#### What you are asked to do:
Rewrite the entries from the line containing "left elbow: (454, 387, 12)" through the last line of the entries, both included. Replace "wrist" with "hand" and leave everything else unchanged.

#### Provided data:

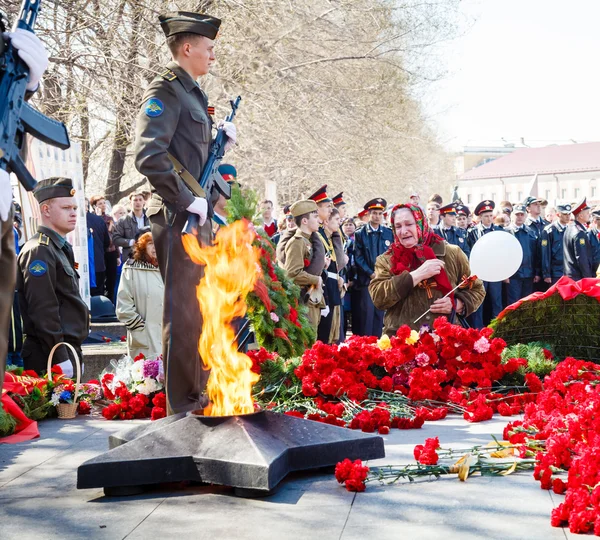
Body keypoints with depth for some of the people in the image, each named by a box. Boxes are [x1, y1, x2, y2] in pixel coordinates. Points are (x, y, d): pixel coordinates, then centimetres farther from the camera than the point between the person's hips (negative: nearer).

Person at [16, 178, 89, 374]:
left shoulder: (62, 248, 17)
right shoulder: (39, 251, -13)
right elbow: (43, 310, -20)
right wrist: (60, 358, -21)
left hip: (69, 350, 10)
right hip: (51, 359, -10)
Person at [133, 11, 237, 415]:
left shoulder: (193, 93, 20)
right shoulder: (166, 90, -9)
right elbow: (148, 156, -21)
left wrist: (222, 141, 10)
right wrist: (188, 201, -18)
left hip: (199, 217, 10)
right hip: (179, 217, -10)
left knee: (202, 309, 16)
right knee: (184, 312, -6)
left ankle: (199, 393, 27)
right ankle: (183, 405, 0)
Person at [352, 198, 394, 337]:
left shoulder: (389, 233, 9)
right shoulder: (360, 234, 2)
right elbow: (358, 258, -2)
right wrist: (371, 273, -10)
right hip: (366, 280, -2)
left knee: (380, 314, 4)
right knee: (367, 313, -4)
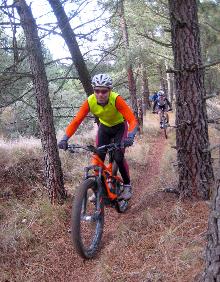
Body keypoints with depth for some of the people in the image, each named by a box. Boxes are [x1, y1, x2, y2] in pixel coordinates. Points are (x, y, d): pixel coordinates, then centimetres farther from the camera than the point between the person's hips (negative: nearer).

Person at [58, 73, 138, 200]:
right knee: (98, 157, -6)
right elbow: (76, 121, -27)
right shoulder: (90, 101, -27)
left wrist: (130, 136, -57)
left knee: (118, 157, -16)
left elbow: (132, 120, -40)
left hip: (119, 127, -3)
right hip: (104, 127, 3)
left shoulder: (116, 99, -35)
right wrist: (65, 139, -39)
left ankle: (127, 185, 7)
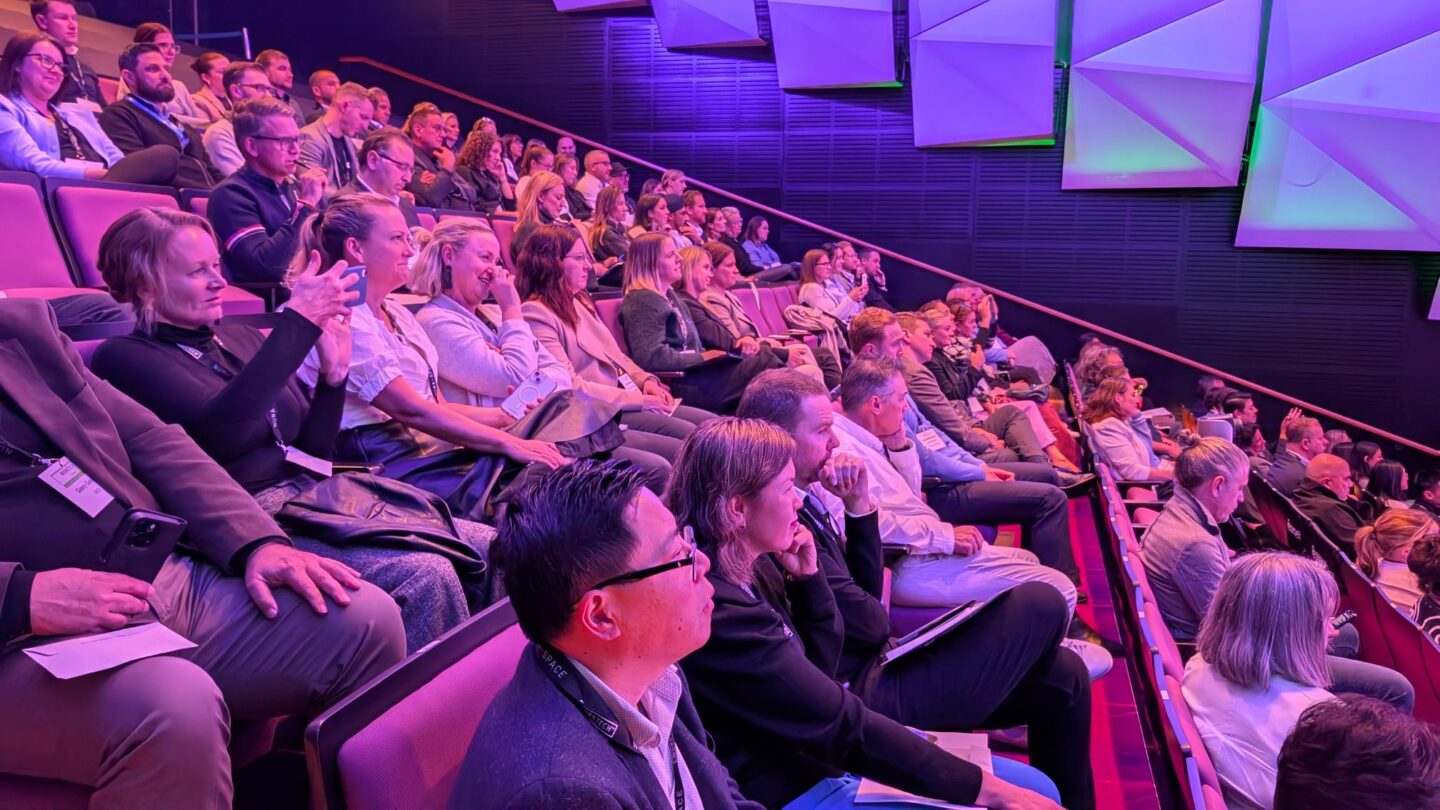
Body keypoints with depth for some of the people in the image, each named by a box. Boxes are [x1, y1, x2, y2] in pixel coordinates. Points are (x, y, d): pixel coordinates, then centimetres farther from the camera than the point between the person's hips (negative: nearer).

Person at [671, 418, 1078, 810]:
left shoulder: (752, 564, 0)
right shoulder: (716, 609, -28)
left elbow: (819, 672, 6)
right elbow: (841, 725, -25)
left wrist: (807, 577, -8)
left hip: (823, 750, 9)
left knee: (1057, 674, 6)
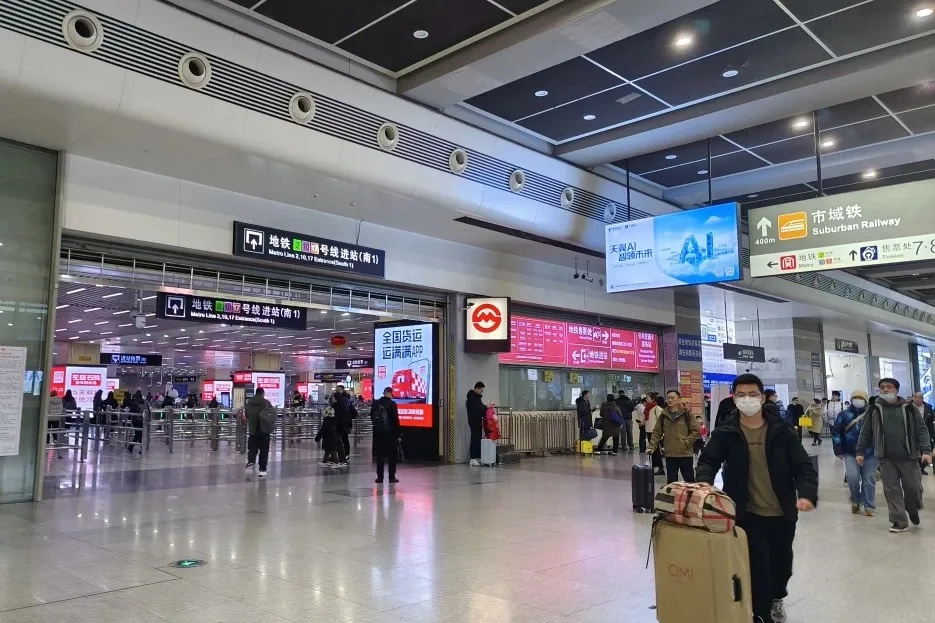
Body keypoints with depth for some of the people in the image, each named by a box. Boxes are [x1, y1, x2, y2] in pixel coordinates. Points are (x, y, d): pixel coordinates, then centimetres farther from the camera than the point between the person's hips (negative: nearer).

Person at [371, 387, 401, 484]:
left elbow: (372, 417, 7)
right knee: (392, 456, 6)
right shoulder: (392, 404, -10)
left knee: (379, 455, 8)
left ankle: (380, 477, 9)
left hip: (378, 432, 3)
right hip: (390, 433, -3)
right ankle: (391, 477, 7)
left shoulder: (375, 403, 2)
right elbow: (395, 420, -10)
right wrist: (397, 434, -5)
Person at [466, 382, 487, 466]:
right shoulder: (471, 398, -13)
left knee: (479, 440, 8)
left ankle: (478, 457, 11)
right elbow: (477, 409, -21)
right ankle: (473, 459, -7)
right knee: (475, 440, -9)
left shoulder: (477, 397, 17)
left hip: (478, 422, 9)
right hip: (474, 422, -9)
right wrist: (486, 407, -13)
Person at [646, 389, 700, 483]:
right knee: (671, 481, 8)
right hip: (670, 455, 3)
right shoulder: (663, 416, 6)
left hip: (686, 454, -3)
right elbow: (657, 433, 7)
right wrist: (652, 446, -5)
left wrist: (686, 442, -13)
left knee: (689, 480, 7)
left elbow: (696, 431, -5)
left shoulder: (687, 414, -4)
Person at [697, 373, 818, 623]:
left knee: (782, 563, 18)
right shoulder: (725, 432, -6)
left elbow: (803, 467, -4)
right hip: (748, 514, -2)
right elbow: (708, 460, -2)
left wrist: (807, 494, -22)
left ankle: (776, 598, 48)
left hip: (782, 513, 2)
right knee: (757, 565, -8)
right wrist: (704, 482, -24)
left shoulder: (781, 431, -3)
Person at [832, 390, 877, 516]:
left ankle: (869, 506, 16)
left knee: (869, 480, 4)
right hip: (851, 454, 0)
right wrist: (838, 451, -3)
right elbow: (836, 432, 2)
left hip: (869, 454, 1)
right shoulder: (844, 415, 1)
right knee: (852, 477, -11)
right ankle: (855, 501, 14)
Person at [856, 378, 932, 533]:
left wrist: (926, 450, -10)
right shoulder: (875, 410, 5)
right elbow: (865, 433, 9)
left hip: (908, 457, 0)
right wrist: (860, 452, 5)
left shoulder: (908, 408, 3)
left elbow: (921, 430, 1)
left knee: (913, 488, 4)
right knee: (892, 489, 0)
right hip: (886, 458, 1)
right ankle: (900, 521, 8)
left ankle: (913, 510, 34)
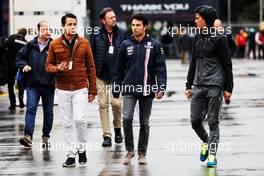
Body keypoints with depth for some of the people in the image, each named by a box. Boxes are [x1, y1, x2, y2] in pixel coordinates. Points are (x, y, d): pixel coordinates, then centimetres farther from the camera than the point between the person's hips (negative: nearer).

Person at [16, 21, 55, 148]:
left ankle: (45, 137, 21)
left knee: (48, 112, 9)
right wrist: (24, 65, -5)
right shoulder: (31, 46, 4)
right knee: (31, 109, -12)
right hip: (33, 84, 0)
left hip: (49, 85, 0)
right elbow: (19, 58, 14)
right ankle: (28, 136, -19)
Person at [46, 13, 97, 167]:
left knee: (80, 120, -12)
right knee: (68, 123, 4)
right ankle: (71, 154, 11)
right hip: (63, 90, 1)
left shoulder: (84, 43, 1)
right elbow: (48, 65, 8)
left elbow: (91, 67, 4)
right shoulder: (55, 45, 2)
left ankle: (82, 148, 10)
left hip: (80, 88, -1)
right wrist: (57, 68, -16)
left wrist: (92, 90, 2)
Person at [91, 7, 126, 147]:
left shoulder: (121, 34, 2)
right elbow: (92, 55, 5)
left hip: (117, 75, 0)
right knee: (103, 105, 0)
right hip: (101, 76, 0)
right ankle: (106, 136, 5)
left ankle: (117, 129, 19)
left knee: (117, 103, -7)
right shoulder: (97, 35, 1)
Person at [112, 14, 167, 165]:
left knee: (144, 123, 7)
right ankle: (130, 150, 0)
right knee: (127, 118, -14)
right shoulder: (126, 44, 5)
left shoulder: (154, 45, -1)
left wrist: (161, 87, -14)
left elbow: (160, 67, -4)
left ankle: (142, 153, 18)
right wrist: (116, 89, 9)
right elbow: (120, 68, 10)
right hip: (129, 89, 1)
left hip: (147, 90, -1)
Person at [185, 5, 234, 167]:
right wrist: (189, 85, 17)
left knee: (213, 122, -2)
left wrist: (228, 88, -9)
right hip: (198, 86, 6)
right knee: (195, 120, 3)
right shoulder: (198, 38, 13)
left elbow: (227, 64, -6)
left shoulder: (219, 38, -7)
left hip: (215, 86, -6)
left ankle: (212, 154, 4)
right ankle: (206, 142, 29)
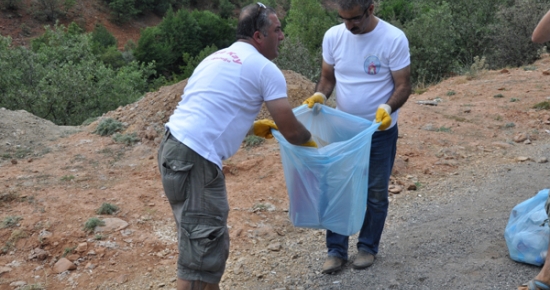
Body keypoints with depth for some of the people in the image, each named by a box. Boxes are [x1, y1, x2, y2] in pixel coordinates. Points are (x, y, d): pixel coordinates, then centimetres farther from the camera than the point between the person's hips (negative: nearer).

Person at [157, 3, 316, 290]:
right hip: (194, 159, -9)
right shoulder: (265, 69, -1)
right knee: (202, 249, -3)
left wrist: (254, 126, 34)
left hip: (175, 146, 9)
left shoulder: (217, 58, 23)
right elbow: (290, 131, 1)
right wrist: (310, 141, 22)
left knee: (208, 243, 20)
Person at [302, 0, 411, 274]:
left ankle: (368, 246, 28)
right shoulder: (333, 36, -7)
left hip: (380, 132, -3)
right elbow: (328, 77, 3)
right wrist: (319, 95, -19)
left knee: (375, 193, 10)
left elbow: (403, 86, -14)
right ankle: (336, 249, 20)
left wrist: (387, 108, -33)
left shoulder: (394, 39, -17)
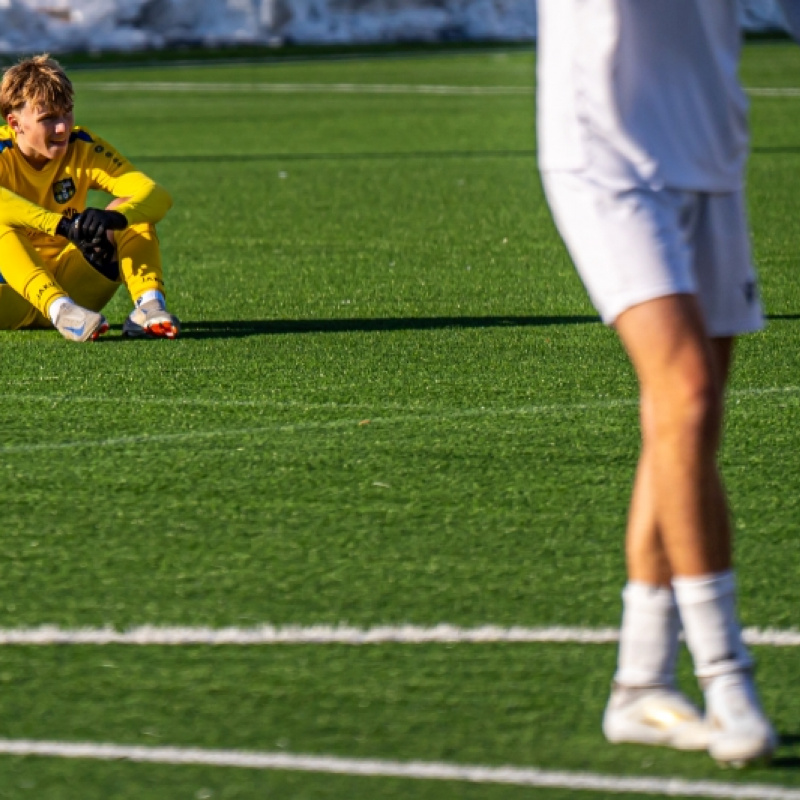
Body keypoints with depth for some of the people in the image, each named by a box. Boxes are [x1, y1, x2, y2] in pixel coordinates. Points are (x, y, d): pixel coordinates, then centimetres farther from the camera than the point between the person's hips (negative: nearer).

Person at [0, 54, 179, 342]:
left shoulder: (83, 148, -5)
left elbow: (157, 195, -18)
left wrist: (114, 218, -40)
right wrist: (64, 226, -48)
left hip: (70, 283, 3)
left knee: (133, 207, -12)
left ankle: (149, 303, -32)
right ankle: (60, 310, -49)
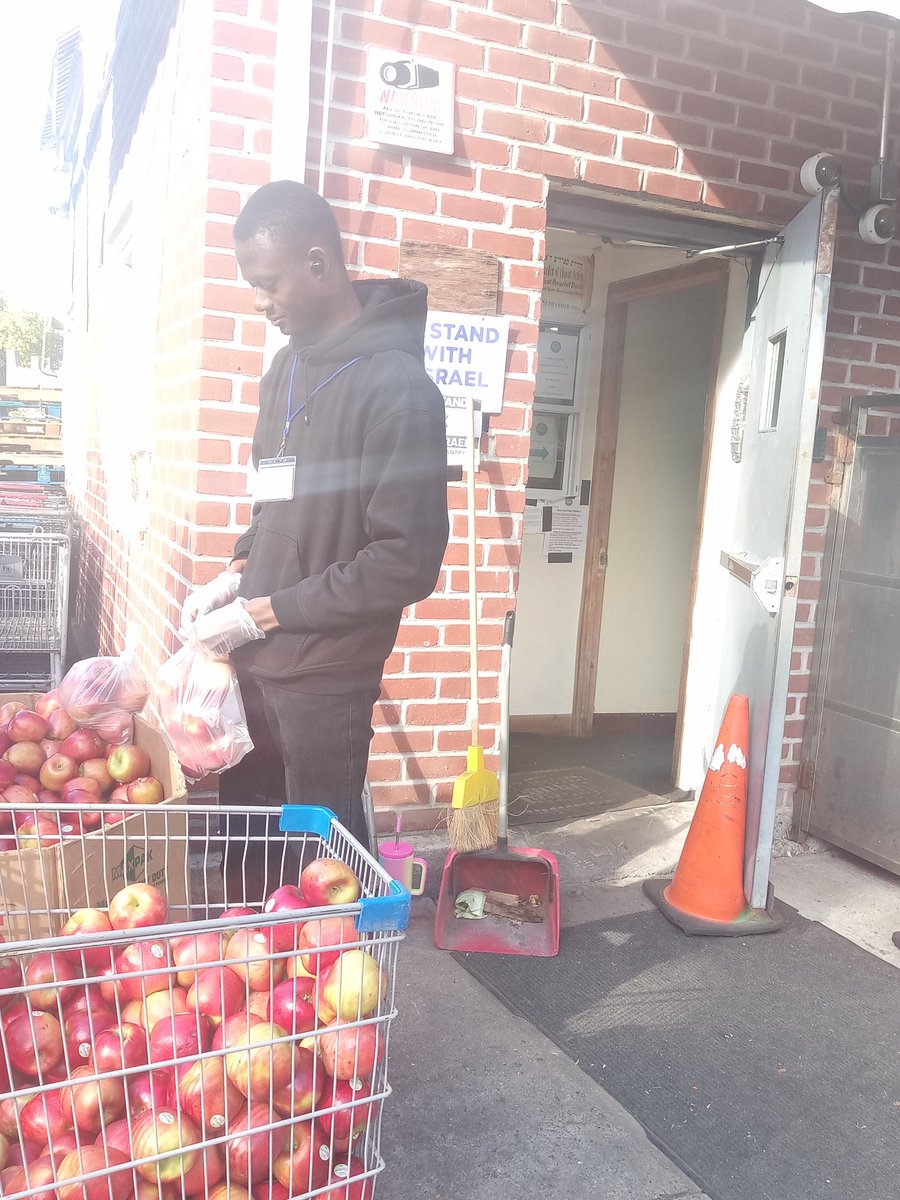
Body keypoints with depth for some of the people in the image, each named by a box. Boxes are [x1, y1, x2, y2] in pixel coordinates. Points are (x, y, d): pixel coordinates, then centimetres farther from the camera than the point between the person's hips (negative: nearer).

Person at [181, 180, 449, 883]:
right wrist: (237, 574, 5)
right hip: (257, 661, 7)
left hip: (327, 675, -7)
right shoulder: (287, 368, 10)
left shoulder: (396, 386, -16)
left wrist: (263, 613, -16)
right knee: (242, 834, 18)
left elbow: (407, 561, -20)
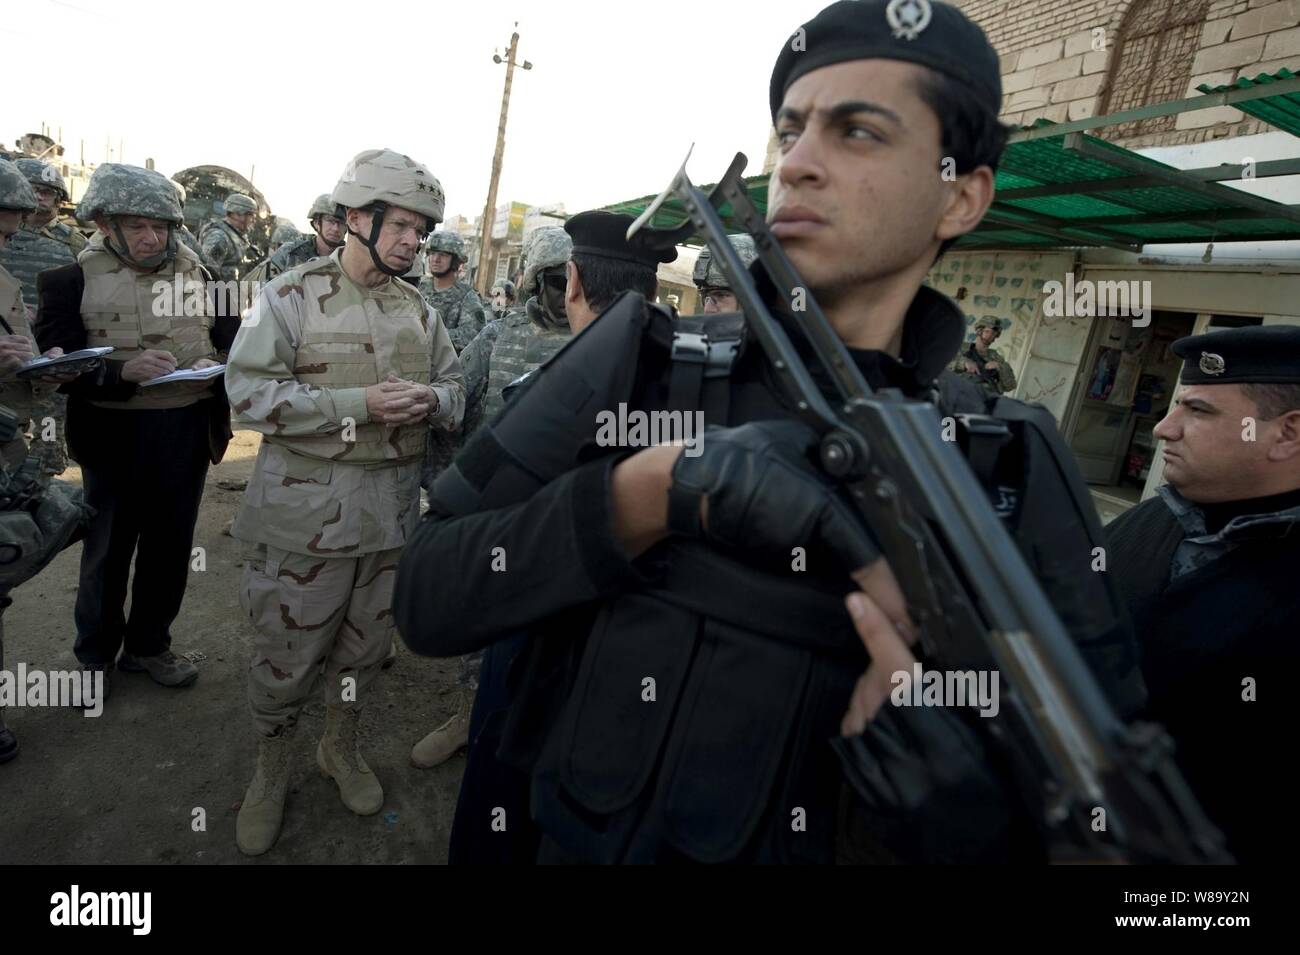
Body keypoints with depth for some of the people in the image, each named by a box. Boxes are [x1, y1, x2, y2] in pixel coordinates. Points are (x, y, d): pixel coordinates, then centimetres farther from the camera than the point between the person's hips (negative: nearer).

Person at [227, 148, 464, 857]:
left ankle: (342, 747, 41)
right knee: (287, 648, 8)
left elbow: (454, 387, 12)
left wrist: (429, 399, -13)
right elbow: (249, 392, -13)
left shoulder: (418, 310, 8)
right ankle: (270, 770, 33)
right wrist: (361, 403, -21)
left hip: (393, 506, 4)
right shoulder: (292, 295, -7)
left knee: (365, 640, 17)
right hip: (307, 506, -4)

#### Result for this task:
left elbow: (454, 387, 12)
left hand: (429, 399, -13)
right elbow: (249, 392, -13)
left shoulder: (418, 310, 8)
right ankle: (270, 770, 33)
right hand: (361, 403, -21)
left hip: (393, 506, 4)
right shoulder: (292, 295, -7)
left knee: (365, 640, 17)
right hip: (307, 506, -4)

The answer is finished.